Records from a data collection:
•••

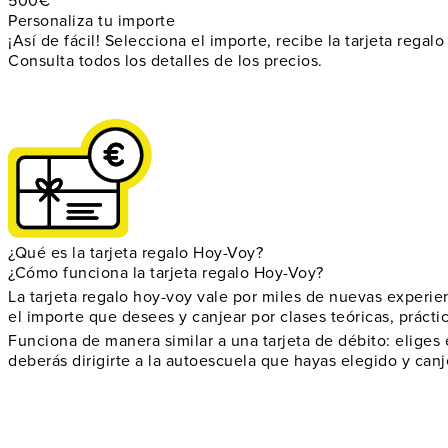
500€
Personaliza tu importe
¡Así de fácil! Selecciona el importe, recibe la tarjeta regal
Consulta todos los detalles de los precios.
¿Qué es la tarjeta regalo Hoy-Voy?
¿Cómo funciona la tarjeta regalo Hoy-Voy?
La tarjeta regalo hoy-voy vale por miles de nuevas experienc
el importe que desees y canjear por clases teóricas, prácti
Funciona de manera similar a una tarjeta de débito: eliges 
deberás dirigirte a la autoescuela que hayas elegido y canje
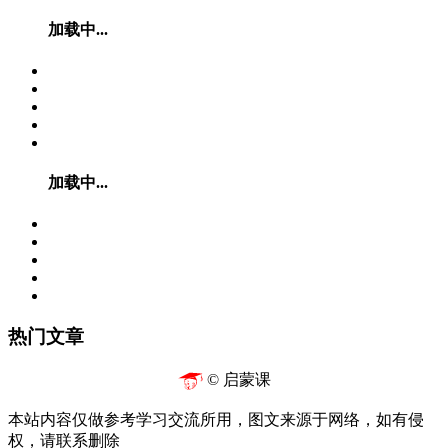
加载中...
加载中...
热门文章
© 启蒙课
本站内容仅做参考学习交流所用，图文来源于网络，如有侵
权，请联系删除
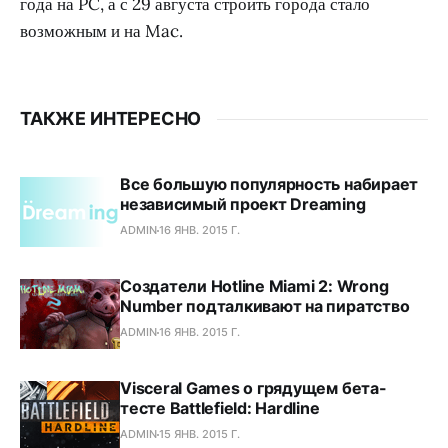
года на PC, а с 29 августа строить города стало
возможным и на Mac.
ТАКЖЕ ИНТЕРЕСНО
Все большую популярность набирает
независимый проект Dreaming
ADMIN
16 ЯНВ. 2015 Г.
Создатели Hotline Miami 2: Wrong
Number подталкивают на пиратство
ADMIN
16 ЯНВ. 2015 Г.
Visceral Games о грядущем бета-
тесте Battlefield: Hardline
ADMIN
15 ЯНВ. 2015 Г.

•••

YOUR INSTRUCTIONS. Repeat word for word the lines from the one containing "года на PC, а" through the end of the entries, both ends included.

ANSWER FOR THIS EXERCISE.
года на PC, а с 29 августа строить города стало
возможным и на Mac.
ТАКЖЕ ИНТЕРЕСНО
Все большую популярность набирает
независимый проект Dreaming
ADMIN
16 ЯНВ. 2015 Г.
Создатели Hotline Miami 2: Wrong
Number подталкивают на пиратство
ADMIN
16 ЯНВ. 2015 Г.
Visceral Games о грядущем бета-
тесте Battlefield: Hardline
ADMIN
15 ЯНВ. 2015 Г.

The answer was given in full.